The SNCF blamed the blunder on the decision to split the state-owned network in two in 1997

paris

The country that brought the TGV high-speed train to Europe has accidentally created another first – the TFT, or the Too Fat Train.

More than 2,000 new regional trains ordered by the French state railways company, the SNCF, are too wide to enter the old, rural stations that they are supposed to serve. To the indignation of national and local politicians, 1,300 platforms have to be rebuilt at a cost of at least €50m.

“It’s like ordering a big, new car without checking the width of your garage,” said Emmanuel Grondein, of the SUD-Rail trade union.

As rage and amusement competed on French social networks, the two state-owned companies involved sought to shrug off the blunder and also to turn it to their advantage.

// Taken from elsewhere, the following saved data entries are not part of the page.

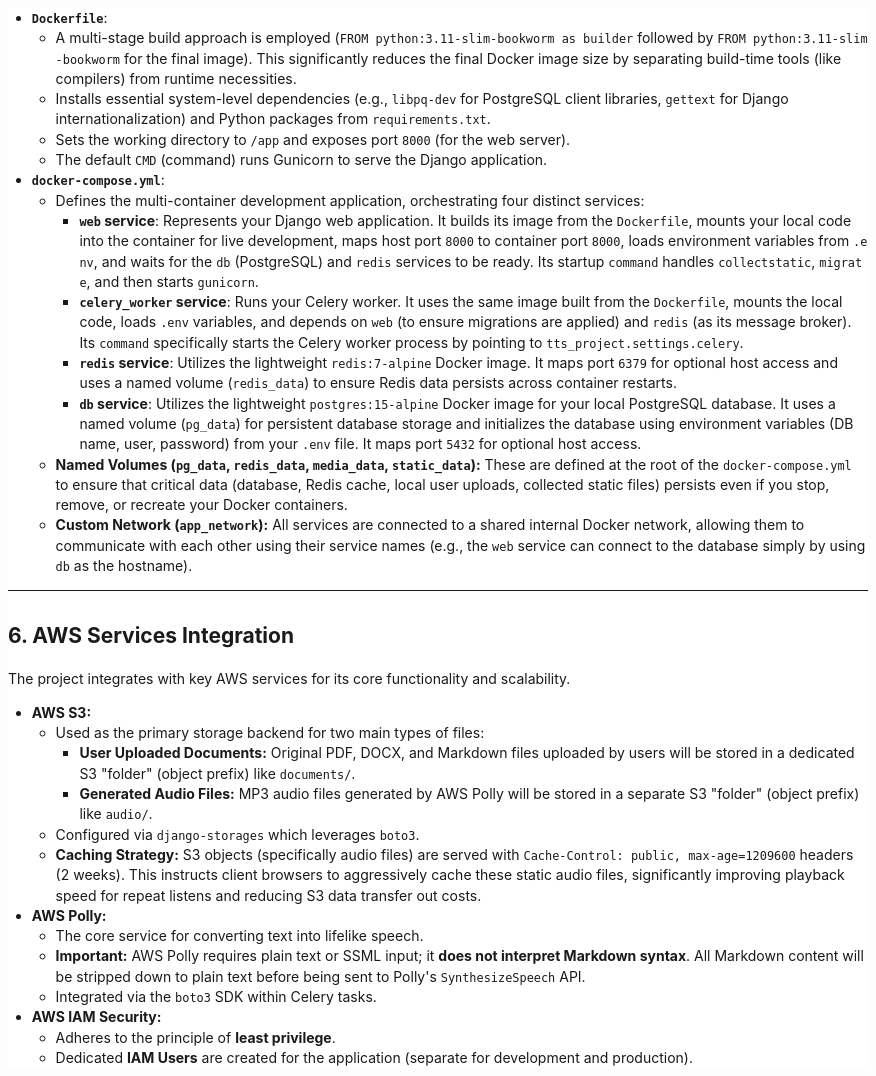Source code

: - **`Dockerfile`**:
  - A multi-stage build approach is employed (`FROM python:3.11-slim-bookworm as builder` followed by `FROM python:3.11-slim-bookworm` for the final image). This significantly reduces the final Docker image size by separating build-time tools (like compilers) from runtime necessities.
  - Installs essential system-level dependencies (e.g., `libpq-dev` for PostgreSQL client libraries, `gettext` for Django internationalization) and Python packages from `requirements.txt`.
  - Sets the working directory to `/app` and exposes port `8000` (for the web server).
  - The default `CMD` (command) runs Gunicorn to serve the Django application.
- **`docker-compose.yml`**:
  - Defines the multi-container development application, orchestrating four distinct services:
    - **`web` service**: Represents your Django web application. It builds its image from the `Dockerfile`, mounts your local code into the container for live development, maps host port `8000` to container port `8000`, loads environment variables from `.env`, and waits for the `db` (PostgreSQL) and `redis` services to be ready. Its startup `command` handles `collectstatic`, `migrate`, and then starts `gunicorn`.
    - **`celery_worker` service**: Runs your Celery worker. It uses the same image built from the `Dockerfile`, mounts the local code, loads `.env` variables, and depends on `web` (to ensure migrations are applied) and `redis` (as its message broker). Its `command` specifically starts the Celery worker process by pointing to `tts_project.settings.celery`.
    - **`redis` service**: Utilizes the lightweight `redis:7-alpine` Docker image. It maps port `6379` for optional host access and uses a named volume (`redis_data`) to ensure Redis data persists across container restarts.
    - **`db` service**: Utilizes the lightweight `postgres:15-alpine` Docker image for your local PostgreSQL database. It uses a named volume (`pg_data`) for persistent database storage and initializes the database using environment variables (DB name, user, password) from your `.env` file. It maps port `5432` for optional host access.
  - **Named Volumes (`pg_data`, `redis_data`, `media_data`, `static_data`):** These are defined at the root of the `docker-compose.yml` to ensure that critical data (database, Redis cache, local user uploads, collected static files) persists even if you stop, remove, or recreate your Docker containers.
  - **Custom Network (`app_network`):** All services are connected to a shared internal Docker network, allowing them to communicate with each other using their service names (e.g., the `web` service can connect to the database simply by using `db` as the hostname).

---

## 6. AWS Services Integration

The project integrates with key AWS services for its core functionality and scalability.

- **AWS S3:**
  - Used as the primary storage backend for two main types of files:
    - **User Uploaded Documents:** Original PDF, DOCX, and Markdown files uploaded by users will be stored in a dedicated S3 "folder" (object prefix) like `documents/`.
    - **Generated Audio Files:** MP3 audio files generated by AWS Polly will be stored in a separate S3 "folder" (object prefix) like `audio/`.
  - Configured via `django-storages` which leverages `boto3`.
  - **Caching Strategy:** S3 objects (specifically audio files) are served with `Cache-Control: public, max-age=1209600` headers (2 weeks). This instructs client browsers to aggressively cache these static audio files, significantly improving playback speed for repeat listens and reducing S3 data transfer out costs.
- **AWS Polly:**
  - The core service for converting text into lifelike speech.
  - **Important:** AWS Polly requires plain text or SSML input; it **does not interpret Markdown syntax**. All Markdown content will be stripped down to plain text before being sent to Polly's `SynthesizeSpeech` API.
  - Integrated via the `boto3` SDK within Celery tasks.
- **AWS IAM Security:**
  - Adheres to the principle of **least privilege**.
  - Dedicated **IAM Users** are created for the application (separate for development and production).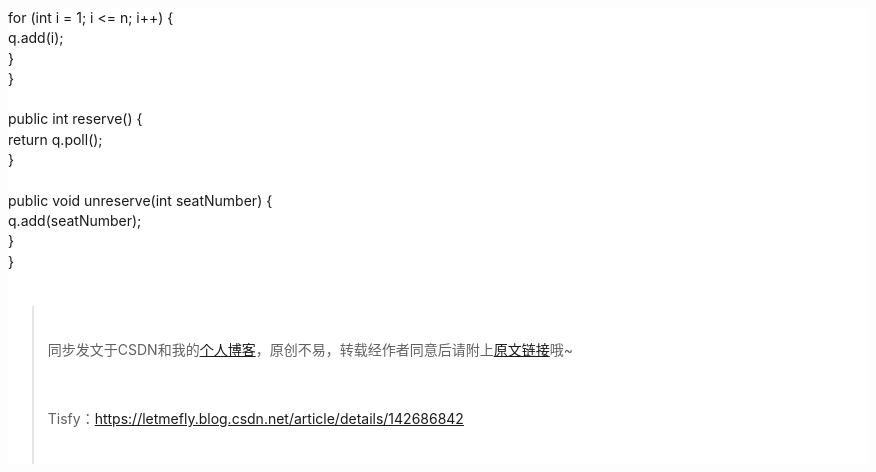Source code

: <span class="token keyword">for</span> <span class="token punctuation">(</span><span class="token keyword">int</span> i <span class="token operator">=</span> <span class="token number">1</span><span class="token punctuation">;</span> i <span class="token operator"><=</span> n<span class="token punctuation">;</span> i<span class="token operator">++</span><span class="token punctuation">)</span> <span class="token punctuation">{</span><br>            q<span class="token punctuation">.</span><span class="token function">add</span><span class="token punctuation">(</span>i<span class="token punctuation">)</span><span class="token punctuation">;</span><br>        <span class="token punctuation">}</span><br>    <span class="token punctuation">}</span><br>    <br>    <span class="token keyword">public</span> <span class="token keyword">int</span> <span class="token function">reserve</span><span class="token punctuation">(</span><span class="token punctuation">)</span> <span class="token punctuation">{</span><br>        <span class="token keyword">return</span> q<span class="token punctuation">.</span><span class="token function">poll</span><span class="token punctuation">(</span><span class="token punctuation">)</span><span class="token punctuation">;</span><br>    <span class="token punctuation">}</span><br>    <br>    <span class="token keyword">public</span> <span class="token keyword">void</span> <span class="token function">unreserve</span><span class="token punctuation">(</span><span class="token keyword">int</span> seatNumber<span class="token punctuation">)</span> <span class="token punctuation">{</span><br>        q<span class="token punctuation">.</span><span class="token function">add</span><span class="token punctuation">(</span>seatNumber<span class="token punctuation">)</span><span class="token punctuation">;</span><br>    <span class="token punctuation">}</span><br><span class="token punctuation">}</span><br></code></pre> <br><blockquote> <br> <p>同步发文于CSDN和我的<a href="https://blog.letmefly.xyz/" rel="nofollow">个人博客</a>，原创不易，转载经作者同意后请附上<a href="https://blog.letmefly.xyz/2024/10/02/LeetCode%201845.%E5%BA%A7%E4%BD%8D%E9%A2%84%E7%BA%A6%E7%AE%A1%E7%90%86%E7%B3%BB%E7%BB%9F/" rel="nofollow">原文链接</a>哦~</p> <br> <p>Tisfy：<a href="https://letmefly.blog.csdn.net/article/details/142686842" rel="nofollow">https://letmefly.blog.csdn.net/article/details/142686842</a></p> <br></blockquote>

VIDEO: France's costly train blunder

It was “perfectly normal” for 19th-century stations to be modified to take new generations of trains, said Jacques Rapoport, head of Réseau Ferré de France, the organisation that owns the French rail network. Many stations had also been rebuilt to take France’s very successful high-speed TGV trains from the early 1980s, he pointed out.

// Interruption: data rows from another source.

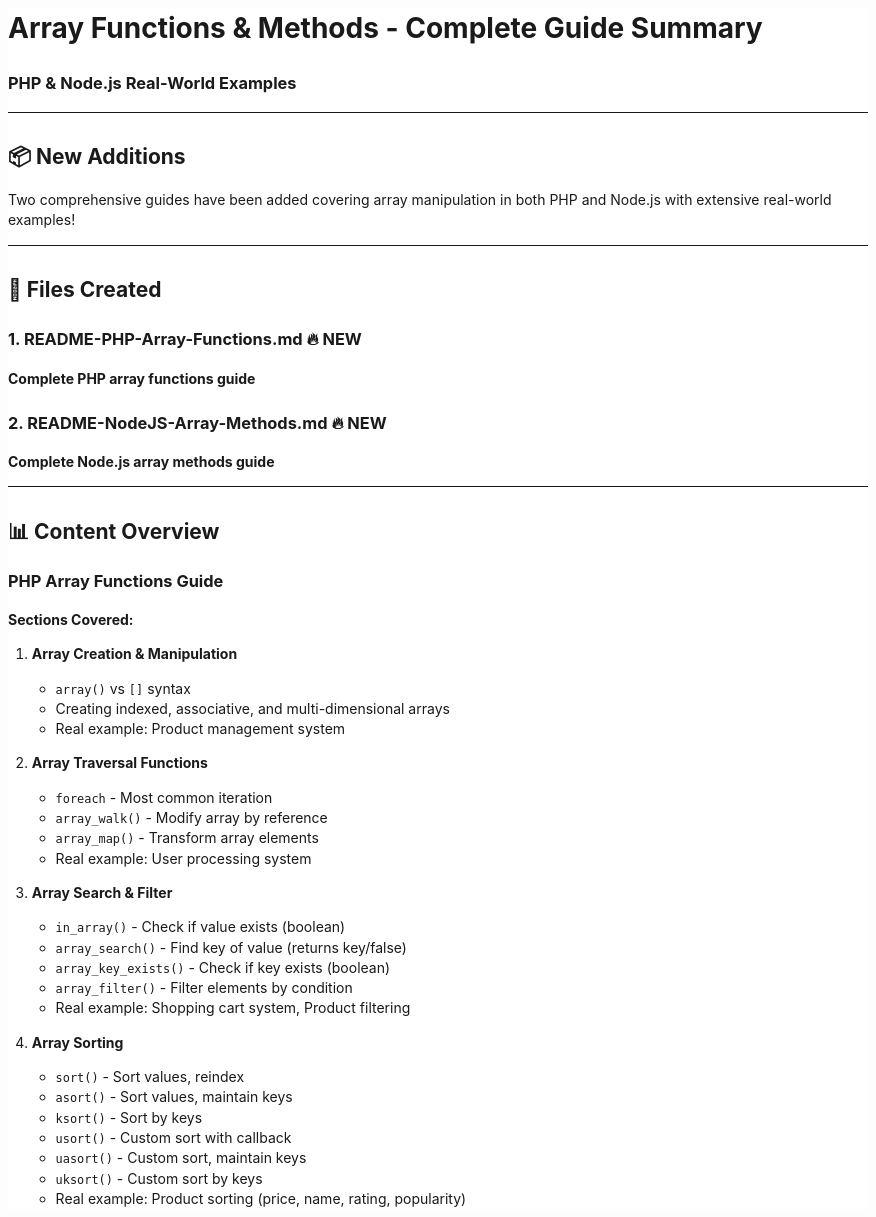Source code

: # Array Functions & Methods - Complete Guide Summary
### PHP & Node.js Real-World Examples

---

## 📦 New Additions

Two comprehensive guides have been added covering array manipulation in both PHP and Node.js with extensive real-world examples!

---

## 📁 Files Created

### 1. README-PHP-Array-Functions.md 🔥 NEW
**Complete PHP array functions guide**

### 2. README-NodeJS-Array-Methods.md 🔥 NEW
**Complete Node.js array methods guide**

---

## 📊 Content Overview

### PHP Array Functions Guide

**Sections Covered:**

1. **Array Creation & Manipulation**
   - `array()` vs `[]` syntax
   - Creating indexed, associative, and multi-dimensional arrays
   - Real example: Product management system

2. **Array Traversal Functions**
   - `foreach` - Most common iteration
   - `array_walk()` - Modify array by reference
   - `array_map()` - Transform array elements
   - Real example: User processing system

3. **Array Search & Filter**
   - `in_array()` - Check if value exists (boolean)
   - `array_search()` - Find key of value (returns key/false)
   - `array_key_exists()` - Check if key exists (boolean)
   - `array_filter()` - Filter elements by condition
   - Real example: Shopping cart system, Product filtering

4. **Array Sorting**
   - `sort()` - Sort values, reindex
   - `asort()` - Sort values, maintain keys
   - `ksort()` - Sort by keys
   - `usort()` - Custom sort with callback
   - `uasort()` - Custom sort, maintain keys
   - `uksort()` - Custom sort by keys
   - Real example: Product sorting (price, name, rating, popularity)
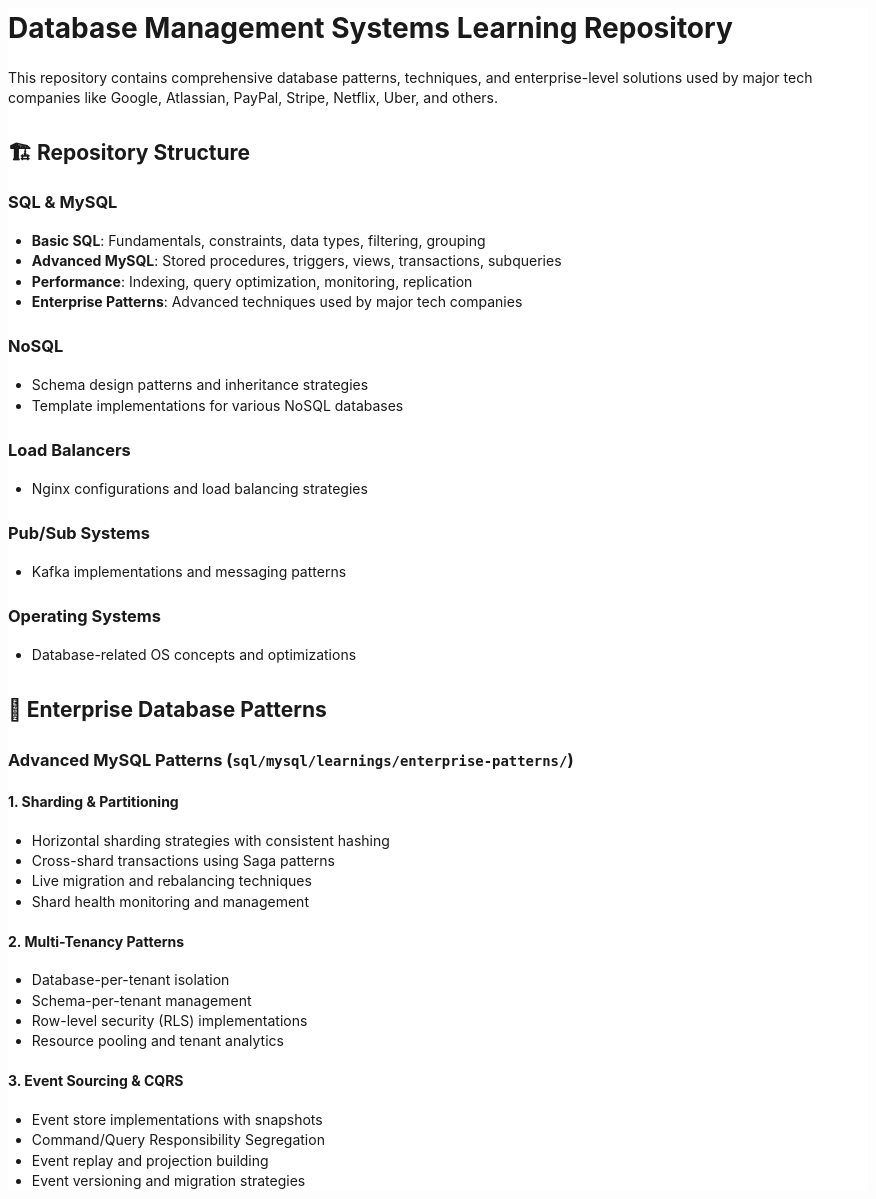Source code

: # Database Management Systems Learning Repository

This repository contains comprehensive database patterns, techniques, and enterprise-level solutions used by major tech companies like Google, Atlassian, PayPal, Stripe, Netflix, Uber, and others.

## 🏗️ Repository Structure

### SQL & MySQL
- **Basic SQL**: Fundamentals, constraints, data types, filtering, grouping
- **Advanced MySQL**: Stored procedures, triggers, views, transactions, subqueries
- **Performance**: Indexing, query optimization, monitoring, replication
- **Enterprise Patterns**: Advanced techniques used by major tech companies

### NoSQL
- Schema design patterns and inheritance strategies
- Template implementations for various NoSQL databases

### Load Balancers
- Nginx configurations and load balancing strategies

### Pub/Sub Systems
- Kafka implementations and messaging patterns

### Operating Systems
- Database-related OS concepts and optimizations

## 🚀 Enterprise Database Patterns

### Advanced MySQL Patterns (`sql/mysql/learnings/enterprise-patterns/`)

#### 1. **Sharding & Partitioning**
- Horizontal sharding strategies with consistent hashing
- Cross-shard transactions using Saga patterns
- Live migration and rebalancing techniques
- Shard health monitoring and management

#### 2. **Multi-Tenancy Patterns**
- Database-per-tenant isolation
- Schema-per-tenant management
- Row-level security (RLS) implementations
- Resource pooling and tenant analytics

#### 3. **Event Sourcing & CQRS**
- Event store implementations with snapshots
- Command/Query Responsibility Segregation
- Event replay and projection building
- Event versioning and migration strategies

“Admittedly”, he said, the excessive width of the new regional express trains had been “discovered a little late”. All the same, the cost of rebuilding platforms and increasing the distance between tracks would be “only” €50m, around 1 per cent of RFF’s annual budget for modernisation and repairs.

The SNCF – which runs almost all of the trains on RFF’s tracks – blamed the blunder on the decision to split the state-owned network in two in 1997. The RFF (the equivalent of Network Rail in Britain) had failed to point out that many of its older stations still had platforms incompatible with the new trains ordered from Alstom and Bombardier at a cost of €15bn.

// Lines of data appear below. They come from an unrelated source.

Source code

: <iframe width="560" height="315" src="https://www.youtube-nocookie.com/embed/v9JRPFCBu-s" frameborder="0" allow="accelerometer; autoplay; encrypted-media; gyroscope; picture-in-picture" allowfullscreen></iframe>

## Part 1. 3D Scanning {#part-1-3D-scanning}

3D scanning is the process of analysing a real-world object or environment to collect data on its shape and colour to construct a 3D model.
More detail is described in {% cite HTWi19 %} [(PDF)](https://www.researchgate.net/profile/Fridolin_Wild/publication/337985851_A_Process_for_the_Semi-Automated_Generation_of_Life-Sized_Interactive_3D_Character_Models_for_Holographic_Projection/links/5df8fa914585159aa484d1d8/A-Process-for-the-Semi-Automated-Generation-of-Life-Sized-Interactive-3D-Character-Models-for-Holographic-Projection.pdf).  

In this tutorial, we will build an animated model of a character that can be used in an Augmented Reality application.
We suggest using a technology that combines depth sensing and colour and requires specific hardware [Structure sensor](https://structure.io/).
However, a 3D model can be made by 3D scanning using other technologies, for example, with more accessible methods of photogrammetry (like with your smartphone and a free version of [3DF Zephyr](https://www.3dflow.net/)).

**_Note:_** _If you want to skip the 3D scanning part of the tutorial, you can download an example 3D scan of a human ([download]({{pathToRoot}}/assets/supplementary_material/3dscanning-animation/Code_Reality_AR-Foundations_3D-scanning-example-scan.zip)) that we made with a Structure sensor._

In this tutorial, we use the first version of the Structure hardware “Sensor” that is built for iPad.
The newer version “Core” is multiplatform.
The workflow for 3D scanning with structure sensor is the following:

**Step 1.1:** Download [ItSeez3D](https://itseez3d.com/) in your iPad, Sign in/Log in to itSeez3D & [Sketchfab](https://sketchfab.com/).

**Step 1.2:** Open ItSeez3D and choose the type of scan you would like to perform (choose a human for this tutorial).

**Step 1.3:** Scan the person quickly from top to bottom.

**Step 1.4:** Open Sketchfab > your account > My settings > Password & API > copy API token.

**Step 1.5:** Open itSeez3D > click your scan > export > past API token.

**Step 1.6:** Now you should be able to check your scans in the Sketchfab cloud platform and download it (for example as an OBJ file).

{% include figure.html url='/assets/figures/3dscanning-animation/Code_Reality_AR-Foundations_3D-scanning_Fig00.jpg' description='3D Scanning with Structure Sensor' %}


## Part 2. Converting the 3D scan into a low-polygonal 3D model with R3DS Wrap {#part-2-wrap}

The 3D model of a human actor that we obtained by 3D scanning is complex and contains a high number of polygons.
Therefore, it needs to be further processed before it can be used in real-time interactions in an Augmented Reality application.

As if by coincidence, a draft law is due to come before the French parliament next month to merge, or re-merge, the two state-owned bodies from next year. Both the SNCF and RFF support the plan but it faces stiff opposition from the French right.

Could the story have been leaked to the investigative weekly newspaper, Le Canard Enchainé, to help make the case?

The SNCF said that the mistake would have no effect on fares. Nor would it delay the introduction of the smart new Regiolis and Regio 2N trains. More than 300 platforms had already been cut back.

The RFF said the cost would come from its existing budget. Since part of the cost of the network is borne by France’s regional governments, a row over who pays is nonetheless raging.

Alain Rousset, of the Association of French Regions, said: “We will refuse to pay an extra centime for these repairs. We can’t be at once the financiers of the network and lambs to be fleeced.”

Jean-Christophe Cambadélis, leader of the Socialist party, called on Mr Rapoport of the RFF and Guillaume Pépy, head of the SNCF, to resign.

Both have been called to face interrogation “as soon as possible” by the National Assembly’s environment committee. A case of two “fat controllers” who failed to spot that their trains were oversized?